Task goal: Keep the pictures out while you transcribe the listing below exactly.

Data:
══════════
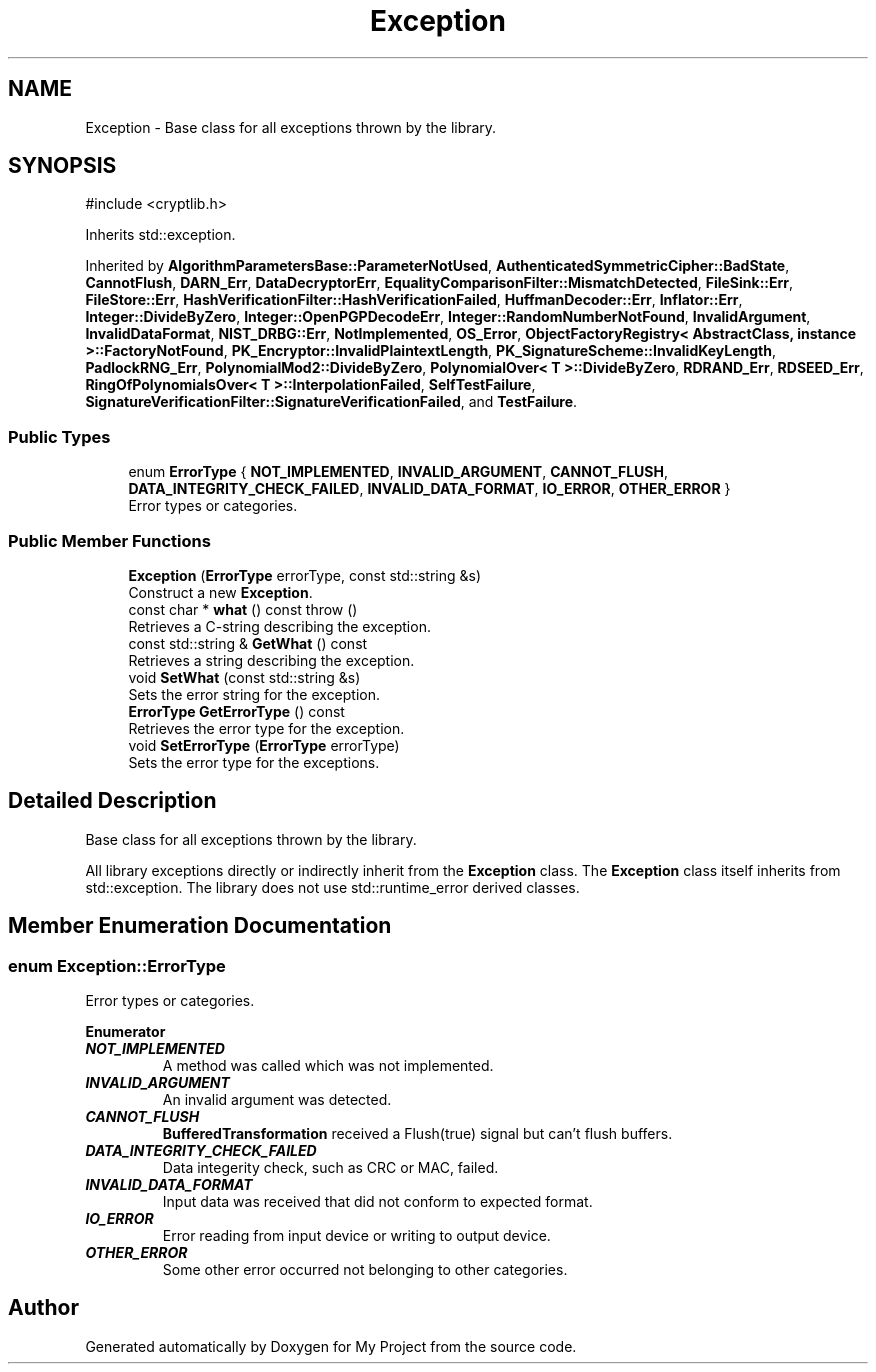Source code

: .TH "Exception" 3 "My Project" \" -*- nroff -*-
.ad l
.nh
.SH NAME
Exception \- Base class for all exceptions thrown by the library\&.  

.SH SYNOPSIS
.br
.PP
.PP
\fR#include <cryptlib\&.h>\fP
.PP
Inherits std::exception\&.
.PP
Inherited by \fBAlgorithmParametersBase::ParameterNotUsed\fP, \fBAuthenticatedSymmetricCipher::BadState\fP, \fBCannotFlush\fP, \fBDARN_Err\fP, \fBDataDecryptorErr\fP, \fBEqualityComparisonFilter::MismatchDetected\fP, \fBFileSink::Err\fP, \fBFileStore::Err\fP, \fBHashVerificationFilter::HashVerificationFailed\fP, \fBHuffmanDecoder::Err\fP, \fBInflator::Err\fP, \fBInteger::DivideByZero\fP, \fBInteger::OpenPGPDecodeErr\fP, \fBInteger::RandomNumberNotFound\fP, \fBInvalidArgument\fP, \fBInvalidDataFormat\fP, \fBNIST_DRBG::Err\fP, \fBNotImplemented\fP, \fBOS_Error\fP, \fBObjectFactoryRegistry< AbstractClass, instance >::FactoryNotFound\fP, \fBPK_Encryptor::InvalidPlaintextLength\fP, \fBPK_SignatureScheme::InvalidKeyLength\fP, \fBPadlockRNG_Err\fP, \fBPolynomialMod2::DivideByZero\fP, \fBPolynomialOver< T >::DivideByZero\fP, \fBRDRAND_Err\fP, \fBRDSEED_Err\fP, \fBRingOfPolynomialsOver< T >::InterpolationFailed\fP, \fBSelfTestFailure\fP, \fBSignatureVerificationFilter::SignatureVerificationFailed\fP, and \fBTestFailure\fP\&.
.SS "Public Types"

.in +1c
.ti -1c
.RI "enum \fBErrorType\fP { \fBNOT_IMPLEMENTED\fP, \fBINVALID_ARGUMENT\fP, \fBCANNOT_FLUSH\fP, \fBDATA_INTEGRITY_CHECK_FAILED\fP, \fBINVALID_DATA_FORMAT\fP, \fBIO_ERROR\fP, \fBOTHER_ERROR\fP }"
.br
.RI "Error types or categories\&. "
.in -1c
.SS "Public Member Functions"

.in +1c
.ti -1c
.RI "\fBException\fP (\fBErrorType\fP errorType, const std::string &s)"
.br
.RI "Construct a new \fBException\fP\&. "
.ti -1c
.RI "const char * \fBwhat\fP () const  throw ()"
.br
.RI "Retrieves a C-string describing the exception\&. "
.ti -1c
.RI "const std::string & \fBGetWhat\fP () const"
.br
.RI "Retrieves a string describing the exception\&. "
.ti -1c
.RI "void \fBSetWhat\fP (const std::string &s)"
.br
.RI "Sets the error string for the exception\&. "
.ti -1c
.RI "\fBErrorType\fP \fBGetErrorType\fP () const"
.br
.RI "Retrieves the error type for the exception\&. "
.ti -1c
.RI "void \fBSetErrorType\fP (\fBErrorType\fP errorType)"
.br
.RI "Sets the error type for the exceptions\&. "
.in -1c
.SH "Detailed Description"
.PP 
Base class for all exceptions thrown by the library\&. 

All library exceptions directly or indirectly inherit from the \fBException\fP class\&. The \fBException\fP class itself inherits from std::exception\&. The library does not use std::runtime_error derived classes\&. 
.SH "Member Enumeration Documentation"
.PP 
.SS "enum \fBException::ErrorType\fP"

.PP
Error types or categories\&. 
.PP
\fBEnumerator\fP
.in +1c
.TP
\f(BINOT_IMPLEMENTED \fP
A method was called which was not implemented\&. 
.TP
\f(BIINVALID_ARGUMENT \fP
An invalid argument was detected\&. 
.TP
\f(BICANNOT_FLUSH \fP
\fBBufferedTransformation\fP received a Flush(true) signal but can't flush buffers\&. 
.TP
\f(BIDATA_INTEGRITY_CHECK_FAILED \fP
Data integerity check, such as CRC or MAC, failed\&. 
.TP
\f(BIINVALID_DATA_FORMAT \fP
Input data was received that did not conform to expected format\&. 
.TP
\f(BIIO_ERROR \fP
Error reading from input device or writing to output device\&. 
.TP
\f(BIOTHER_ERROR \fP
Some other error occurred not belonging to other categories\&. 

.SH "Author"
.PP 
Generated automatically by Doxygen for My Project from the source code\&.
══════════
Task response:
Source code

: .TH "Exception" 3 "My Project" \" -*- nroff -*-
.ad l
.nh
.SH NAME
Exception \- Base class for all exceptions thrown by the library\&.  

.SH SYNOPSIS
.br
.PP
.PP
\fR#include <cryptlib\&.h>\fP
.PP
Inherits std::exception\&.
.PP
Inherited by \fBAlgorithmParametersBase::ParameterNotUsed\fP, \fBAuthenticatedSymmetricCipher::BadState\fP, \fBCannotFlush\fP, \fBDARN_Err\fP, \fBDataDecryptorErr\fP, \fBEqualityComparisonFilter::MismatchDetected\fP, \fBFileSink::Err\fP, \fBFileStore::Err\fP, \fBHashVerificationFilter::HashVerificationFailed\fP, \fBHuffmanDecoder::Err\fP, \fBInflator::Err\fP, \fBInteger::DivideByZero\fP, \fBInteger::OpenPGPDecodeErr\fP, \fBInteger::RandomNumberNotFound\fP, \fBInvalidArgument\fP, \fBInvalidDataFormat\fP, \fBNIST_DRBG::Err\fP, \fBNotImplemented\fP, \fBOS_Error\fP, \fBObjectFactoryRegistry< AbstractClass, instance >::FactoryNotFound\fP, \fBPK_Encryptor::InvalidPlaintextLength\fP, \fBPK_SignatureScheme::InvalidKeyLength\fP, \fBPadlockRNG_Err\fP, \fBPolynomialMod2::DivideByZero\fP, \fBPolynomialOver< T >::DivideByZero\fP, \fBRDRAND_Err\fP, \fBRDSEED_Err\fP, \fBRingOfPolynomialsOver< T >::InterpolationFailed\fP, \fBSelfTestFailure\fP, \fBSignatureVerificationFilter::SignatureVerificationFailed\fP, and \fBTestFailure\fP\&.
.SS "Public Types"

.in +1c
.ti -1c
.RI "enum \fBErrorType\fP { \fBNOT_IMPLEMENTED\fP, \fBINVALID_ARGUMENT\fP, \fBCANNOT_FLUSH\fP, \fBDATA_INTEGRITY_CHECK_FAILED\fP, \fBINVALID_DATA_FORMAT\fP, \fBIO_ERROR\fP, \fBOTHER_ERROR\fP }"
.br
.RI "Error types or categories\&. "
.in -1c
.SS "Public Member Functions"

.in +1c
.ti -1c
.RI "\fBException\fP (\fBErrorType\fP errorType, const std::string &s)"
.br
.RI "Construct a new \fBException\fP\&. "
.ti -1c
.RI "const char * \fBwhat\fP () const  throw ()"
.br
.RI "Retrieves a C-string describing the exception\&. "
.ti -1c
.RI "const std::string & \fBGetWhat\fP () const"
.br
.RI "Retrieves a string describing the exception\&. "
.ti -1c
.RI "void \fBSetWhat\fP (const std::string &s)"
.br
.RI "Sets the error string for the exception\&. "
.ti -1c
.RI "\fBErrorType\fP \fBGetErrorType\fP () const"
.br
.RI "Retrieves the error type for the exception\&. "
.ti -1c
.RI "void \fBSetErrorType\fP (\fBErrorType\fP errorType)"
.br
.RI "Sets the error type for the exceptions\&. "
.in -1c
.SH "Detailed Description"
.PP 
Base class for all exceptions thrown by the library\&. 

All library exceptions directly or indirectly inherit from the \fBException\fP class\&. The \fBException\fP class itself inherits from std::exception\&. The library does not use std::runtime_error derived classes\&. 
.SH "Member Enumeration Documentation"
.PP 
.SS "enum \fBException::ErrorType\fP"

.PP
Error types or categories\&. 
.PP
\fBEnumerator\fP
.in +1c
.TP
\f(BINOT_IMPLEMENTED \fP
A method was called which was not implemented\&. 
.TP
\f(BIINVALID_ARGUMENT \fP
An invalid argument was detected\&. 
.TP
\f(BICANNOT_FLUSH \fP
\fBBufferedTransformation\fP received a Flush(true) signal but can't flush buffers\&. 
.TP
\f(BIDATA_INTEGRITY_CHECK_FAILED \fP
Data integerity check, such as CRC or MAC, failed\&. 
.TP
\f(BIINVALID_DATA_FORMAT \fP
Input data was received that did not conform to expected format\&. 
.TP
\f(BIIO_ERROR \fP
Error reading from input device or writing to output device\&. 
.TP
\f(BIOTHER_ERROR \fP
Some other error occurred not belonging to other categories\&. 

.SH "Author"
.PP 
Generated automatically by Doxygen for My Project from the source code\&.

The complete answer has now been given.